§ EXERCISE OBJECTIVE
Reproduce the listing that follows in full. Omit its images.

§ RAW DATA
"""
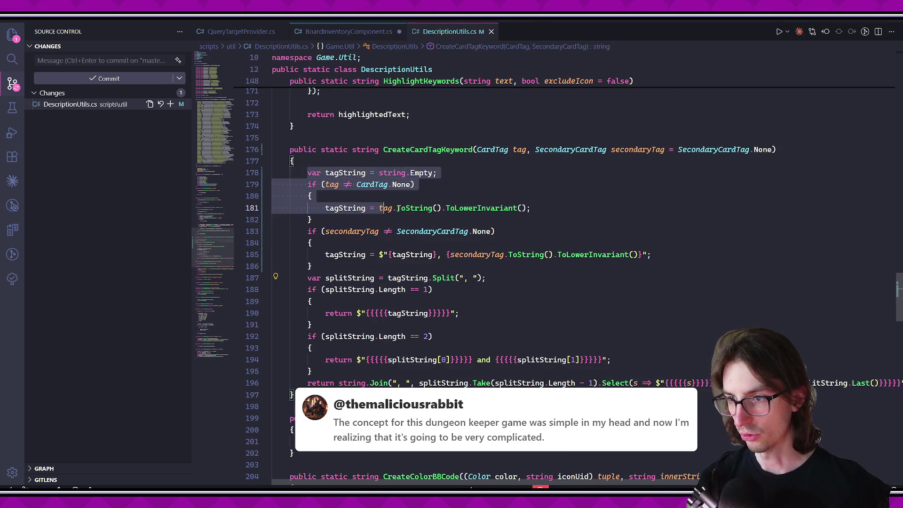
left_click_drag(508, 149, 759, 158)
key("Down")
key("Down")
key("Down")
"""
§ PROBLEM SOLUTION
left_click_drag(508, 149, 759, 158)
key("Down")
key("Down")
key("Down")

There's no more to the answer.